Dataset items
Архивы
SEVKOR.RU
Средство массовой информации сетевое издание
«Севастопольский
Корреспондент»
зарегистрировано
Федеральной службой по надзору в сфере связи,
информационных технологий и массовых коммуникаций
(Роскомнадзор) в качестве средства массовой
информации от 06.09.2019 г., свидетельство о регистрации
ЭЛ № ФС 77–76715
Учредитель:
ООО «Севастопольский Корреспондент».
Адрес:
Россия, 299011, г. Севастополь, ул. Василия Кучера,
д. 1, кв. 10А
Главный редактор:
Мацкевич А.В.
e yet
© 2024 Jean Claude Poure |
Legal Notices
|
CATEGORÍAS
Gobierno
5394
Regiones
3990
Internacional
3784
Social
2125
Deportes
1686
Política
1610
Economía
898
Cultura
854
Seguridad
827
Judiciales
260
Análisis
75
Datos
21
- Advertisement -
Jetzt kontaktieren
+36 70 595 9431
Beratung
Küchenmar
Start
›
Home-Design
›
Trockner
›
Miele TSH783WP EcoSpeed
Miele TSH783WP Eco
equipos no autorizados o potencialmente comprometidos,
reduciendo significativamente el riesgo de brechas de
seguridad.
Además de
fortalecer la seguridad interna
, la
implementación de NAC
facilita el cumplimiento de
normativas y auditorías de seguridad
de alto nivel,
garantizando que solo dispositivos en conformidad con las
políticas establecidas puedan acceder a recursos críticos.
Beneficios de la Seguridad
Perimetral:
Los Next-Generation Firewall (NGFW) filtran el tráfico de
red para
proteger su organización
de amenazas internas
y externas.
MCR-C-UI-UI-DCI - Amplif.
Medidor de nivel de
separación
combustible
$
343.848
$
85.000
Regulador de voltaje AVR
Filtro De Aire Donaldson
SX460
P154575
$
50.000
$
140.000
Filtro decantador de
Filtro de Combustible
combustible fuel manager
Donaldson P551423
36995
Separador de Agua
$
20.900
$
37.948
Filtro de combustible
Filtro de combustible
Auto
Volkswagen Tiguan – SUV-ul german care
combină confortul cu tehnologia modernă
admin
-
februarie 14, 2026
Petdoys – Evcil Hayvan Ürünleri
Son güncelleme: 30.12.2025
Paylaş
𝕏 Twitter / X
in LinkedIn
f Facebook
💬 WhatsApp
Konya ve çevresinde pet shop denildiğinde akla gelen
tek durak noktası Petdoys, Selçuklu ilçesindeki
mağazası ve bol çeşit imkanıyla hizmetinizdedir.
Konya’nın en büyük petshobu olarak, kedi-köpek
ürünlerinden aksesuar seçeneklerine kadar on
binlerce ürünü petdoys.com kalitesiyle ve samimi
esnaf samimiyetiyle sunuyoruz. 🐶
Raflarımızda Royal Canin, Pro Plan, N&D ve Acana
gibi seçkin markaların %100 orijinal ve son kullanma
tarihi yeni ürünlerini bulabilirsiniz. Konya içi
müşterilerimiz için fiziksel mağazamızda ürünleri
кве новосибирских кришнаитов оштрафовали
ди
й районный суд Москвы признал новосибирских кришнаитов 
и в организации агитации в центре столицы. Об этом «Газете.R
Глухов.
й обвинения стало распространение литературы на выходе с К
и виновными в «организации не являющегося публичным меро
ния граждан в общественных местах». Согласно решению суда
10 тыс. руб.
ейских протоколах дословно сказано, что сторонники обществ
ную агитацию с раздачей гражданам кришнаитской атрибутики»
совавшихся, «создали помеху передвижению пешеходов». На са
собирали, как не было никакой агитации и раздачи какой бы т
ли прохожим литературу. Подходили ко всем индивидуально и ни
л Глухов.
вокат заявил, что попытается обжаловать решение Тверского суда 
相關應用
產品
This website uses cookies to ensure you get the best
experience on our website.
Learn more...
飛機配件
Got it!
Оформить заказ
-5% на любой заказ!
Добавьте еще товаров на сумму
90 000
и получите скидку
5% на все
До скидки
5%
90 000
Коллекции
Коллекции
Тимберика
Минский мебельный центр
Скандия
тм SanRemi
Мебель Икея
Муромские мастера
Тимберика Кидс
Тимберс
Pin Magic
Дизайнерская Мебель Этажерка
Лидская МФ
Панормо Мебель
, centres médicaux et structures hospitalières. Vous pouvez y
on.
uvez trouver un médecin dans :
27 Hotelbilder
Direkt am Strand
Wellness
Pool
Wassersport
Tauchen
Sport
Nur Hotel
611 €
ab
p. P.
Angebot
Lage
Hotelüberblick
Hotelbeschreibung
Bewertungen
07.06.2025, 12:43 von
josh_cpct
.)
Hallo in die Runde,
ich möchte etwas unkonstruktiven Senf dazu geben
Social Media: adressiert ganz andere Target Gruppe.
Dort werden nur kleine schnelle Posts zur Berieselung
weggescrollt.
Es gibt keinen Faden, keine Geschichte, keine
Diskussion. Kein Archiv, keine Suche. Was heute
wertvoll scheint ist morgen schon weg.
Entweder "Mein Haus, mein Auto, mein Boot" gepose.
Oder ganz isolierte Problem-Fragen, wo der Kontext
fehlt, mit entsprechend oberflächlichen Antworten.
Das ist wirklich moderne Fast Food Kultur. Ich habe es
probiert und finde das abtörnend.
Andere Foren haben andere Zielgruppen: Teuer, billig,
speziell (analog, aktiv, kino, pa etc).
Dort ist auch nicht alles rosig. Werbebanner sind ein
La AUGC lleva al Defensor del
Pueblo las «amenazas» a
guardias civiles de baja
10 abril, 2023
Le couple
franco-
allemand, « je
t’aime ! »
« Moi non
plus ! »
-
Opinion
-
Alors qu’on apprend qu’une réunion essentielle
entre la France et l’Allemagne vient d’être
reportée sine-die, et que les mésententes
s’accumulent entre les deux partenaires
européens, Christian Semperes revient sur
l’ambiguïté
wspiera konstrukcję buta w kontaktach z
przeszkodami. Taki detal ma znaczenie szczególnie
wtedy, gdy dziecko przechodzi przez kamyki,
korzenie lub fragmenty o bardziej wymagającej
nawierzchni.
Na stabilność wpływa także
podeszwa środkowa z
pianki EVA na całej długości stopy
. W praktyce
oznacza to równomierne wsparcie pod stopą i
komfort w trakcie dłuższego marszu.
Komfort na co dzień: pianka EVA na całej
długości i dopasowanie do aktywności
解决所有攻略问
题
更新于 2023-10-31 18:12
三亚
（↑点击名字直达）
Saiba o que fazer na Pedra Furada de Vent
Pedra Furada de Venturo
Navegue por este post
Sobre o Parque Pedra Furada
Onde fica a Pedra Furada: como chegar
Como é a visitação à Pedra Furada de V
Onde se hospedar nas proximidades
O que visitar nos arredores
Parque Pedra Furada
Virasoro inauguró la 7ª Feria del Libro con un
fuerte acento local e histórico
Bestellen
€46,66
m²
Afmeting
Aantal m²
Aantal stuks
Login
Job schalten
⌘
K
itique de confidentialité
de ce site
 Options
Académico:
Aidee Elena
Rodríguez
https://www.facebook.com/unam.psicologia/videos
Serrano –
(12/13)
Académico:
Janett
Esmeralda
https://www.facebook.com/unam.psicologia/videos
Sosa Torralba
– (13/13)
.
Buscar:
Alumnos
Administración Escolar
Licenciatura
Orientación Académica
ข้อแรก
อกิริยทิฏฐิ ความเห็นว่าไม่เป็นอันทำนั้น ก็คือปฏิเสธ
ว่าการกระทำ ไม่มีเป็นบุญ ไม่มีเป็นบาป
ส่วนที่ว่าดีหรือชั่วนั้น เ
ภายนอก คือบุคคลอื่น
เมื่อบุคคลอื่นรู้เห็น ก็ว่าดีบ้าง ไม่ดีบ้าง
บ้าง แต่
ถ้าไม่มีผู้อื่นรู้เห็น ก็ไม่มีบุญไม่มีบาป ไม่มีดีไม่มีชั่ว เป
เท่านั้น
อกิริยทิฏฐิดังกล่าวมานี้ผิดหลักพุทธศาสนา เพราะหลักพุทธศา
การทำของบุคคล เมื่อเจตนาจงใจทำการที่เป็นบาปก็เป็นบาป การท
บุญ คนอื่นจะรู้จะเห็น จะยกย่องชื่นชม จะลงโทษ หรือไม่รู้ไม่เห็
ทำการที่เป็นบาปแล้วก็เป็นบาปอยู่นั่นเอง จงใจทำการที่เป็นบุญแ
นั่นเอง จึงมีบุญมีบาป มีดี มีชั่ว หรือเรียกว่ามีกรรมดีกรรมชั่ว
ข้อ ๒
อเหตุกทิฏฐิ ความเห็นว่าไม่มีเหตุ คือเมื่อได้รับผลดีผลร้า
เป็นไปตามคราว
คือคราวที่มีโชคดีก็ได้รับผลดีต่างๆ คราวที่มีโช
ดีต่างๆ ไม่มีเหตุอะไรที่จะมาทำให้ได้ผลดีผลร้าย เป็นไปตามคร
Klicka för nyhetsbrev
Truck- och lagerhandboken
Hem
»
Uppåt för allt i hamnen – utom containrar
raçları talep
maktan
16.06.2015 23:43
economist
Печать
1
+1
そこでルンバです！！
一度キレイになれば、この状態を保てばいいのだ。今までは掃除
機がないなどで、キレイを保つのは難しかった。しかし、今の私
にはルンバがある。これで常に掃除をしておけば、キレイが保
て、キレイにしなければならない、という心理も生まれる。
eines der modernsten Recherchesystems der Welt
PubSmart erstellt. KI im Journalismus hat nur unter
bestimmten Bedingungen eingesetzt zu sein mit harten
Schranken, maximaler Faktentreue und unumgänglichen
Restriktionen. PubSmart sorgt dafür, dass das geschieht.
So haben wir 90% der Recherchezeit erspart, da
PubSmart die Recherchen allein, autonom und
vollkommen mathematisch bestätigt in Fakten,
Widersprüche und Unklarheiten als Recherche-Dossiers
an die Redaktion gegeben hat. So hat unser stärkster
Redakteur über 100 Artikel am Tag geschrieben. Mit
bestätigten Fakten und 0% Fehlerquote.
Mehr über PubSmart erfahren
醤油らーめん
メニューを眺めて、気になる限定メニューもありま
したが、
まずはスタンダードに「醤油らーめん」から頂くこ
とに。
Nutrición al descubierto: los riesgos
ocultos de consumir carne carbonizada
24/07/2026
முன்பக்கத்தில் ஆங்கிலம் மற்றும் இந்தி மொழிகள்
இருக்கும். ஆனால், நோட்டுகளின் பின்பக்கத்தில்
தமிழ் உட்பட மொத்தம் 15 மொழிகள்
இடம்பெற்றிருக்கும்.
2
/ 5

• _Exercise prompt_
Return the items from their start through the line containing "Beneficios de la Seguridad", copying each line verbatim.

• _Response to the task_
Архивы
SEVKOR.RU
Средство массовой информации сетевое издание
«Севастопольский
Корреспондент»
зарегистрировано
Федеральной службой по надзору в сфере связи,
информационных технологий и массовых коммуникаций
(Роскомнадзор) в качестве средства массовой
информации от 06.09.2019 г., свидетельство о регистрации
ЭЛ № ФС 77–76715
Учредитель:
ООО «Севастопольский Корреспондент».
Адрес:
Россия, 299011, г. Севастополь, ул. Василия Кучера,
д. 1, кв. 10А
Главный редактор:
Мацкевич А.В.
e yet
© 2024 Jean Claude Poure |
Legal Notices
|
CATEGORÍAS
Gobierno
5394
Regiones
3990
Internacional
3784
Social
2125
Deportes
1686
Política
1610
Economía
898
Cultura
854
Seguridad
827
Judiciales
260
Análisis
75
Datos
21
- Advertisement -
Jetzt kontaktieren
+36 70 595 9431
Beratung
Küchenmar
Start
›
Home-Design
›
Trockner
›
Miele TSH783WP EcoSpeed
Miele TSH783WP Eco
equipos no autorizados o potencialmente comprometidos,
reduciendo significativamente el riesgo de brechas de
seguridad.
Además de
fortalecer la seguridad interna
, la
implementación de NAC
facilita el cumplimiento de
normativas y auditorías de seguridad
de alto nivel,
garantizando que solo dispositivos en conformidad con las
políticas establecidas puedan acceder a recursos críticos.
Beneficios de la Seguridad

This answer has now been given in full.